*** Block opens ***

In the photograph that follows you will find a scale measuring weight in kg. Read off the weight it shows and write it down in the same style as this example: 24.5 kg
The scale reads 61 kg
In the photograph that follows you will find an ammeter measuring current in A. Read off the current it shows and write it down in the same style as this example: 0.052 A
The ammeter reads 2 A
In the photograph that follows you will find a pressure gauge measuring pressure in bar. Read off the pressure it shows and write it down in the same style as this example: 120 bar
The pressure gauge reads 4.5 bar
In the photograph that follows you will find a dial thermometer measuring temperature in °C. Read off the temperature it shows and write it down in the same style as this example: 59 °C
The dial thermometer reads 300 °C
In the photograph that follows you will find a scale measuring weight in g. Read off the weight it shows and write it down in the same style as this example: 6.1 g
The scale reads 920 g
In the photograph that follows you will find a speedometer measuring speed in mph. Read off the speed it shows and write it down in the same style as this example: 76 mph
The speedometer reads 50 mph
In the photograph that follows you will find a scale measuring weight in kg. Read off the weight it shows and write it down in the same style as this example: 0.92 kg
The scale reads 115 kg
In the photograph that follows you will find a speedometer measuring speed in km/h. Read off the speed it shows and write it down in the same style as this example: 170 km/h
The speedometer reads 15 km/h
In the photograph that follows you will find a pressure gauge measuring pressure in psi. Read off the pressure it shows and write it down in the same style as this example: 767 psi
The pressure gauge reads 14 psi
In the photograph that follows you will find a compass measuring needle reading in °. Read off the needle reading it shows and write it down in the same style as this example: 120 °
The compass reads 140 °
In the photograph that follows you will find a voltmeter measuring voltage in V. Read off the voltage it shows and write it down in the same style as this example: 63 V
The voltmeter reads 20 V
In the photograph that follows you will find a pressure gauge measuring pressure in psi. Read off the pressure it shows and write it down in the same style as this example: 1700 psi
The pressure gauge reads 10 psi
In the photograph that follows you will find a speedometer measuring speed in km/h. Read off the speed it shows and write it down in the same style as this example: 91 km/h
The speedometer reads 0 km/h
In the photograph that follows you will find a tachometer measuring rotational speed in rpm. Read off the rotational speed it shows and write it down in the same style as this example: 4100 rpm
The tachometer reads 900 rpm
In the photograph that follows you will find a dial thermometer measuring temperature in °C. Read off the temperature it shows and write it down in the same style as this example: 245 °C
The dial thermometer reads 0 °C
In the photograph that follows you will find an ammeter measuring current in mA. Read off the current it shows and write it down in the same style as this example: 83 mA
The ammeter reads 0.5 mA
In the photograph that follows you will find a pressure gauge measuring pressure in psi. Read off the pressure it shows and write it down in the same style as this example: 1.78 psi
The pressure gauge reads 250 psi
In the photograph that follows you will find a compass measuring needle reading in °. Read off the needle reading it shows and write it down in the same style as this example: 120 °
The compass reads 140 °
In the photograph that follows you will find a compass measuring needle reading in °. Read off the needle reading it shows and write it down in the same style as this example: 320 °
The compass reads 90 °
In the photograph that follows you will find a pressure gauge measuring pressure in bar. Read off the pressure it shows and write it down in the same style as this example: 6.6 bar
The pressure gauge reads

*** Block closes ***

_Instructions for the task_: Return every line of the data above that contains the word "tachometer".

_Solution for this exercise_:
In the photograph that follows you will find a tachometer measuring rotational speed in rpm. Read off the rotational speed it shows and write it down in the same style as this example: 4100 rpm
The tachometer reads 900 rpm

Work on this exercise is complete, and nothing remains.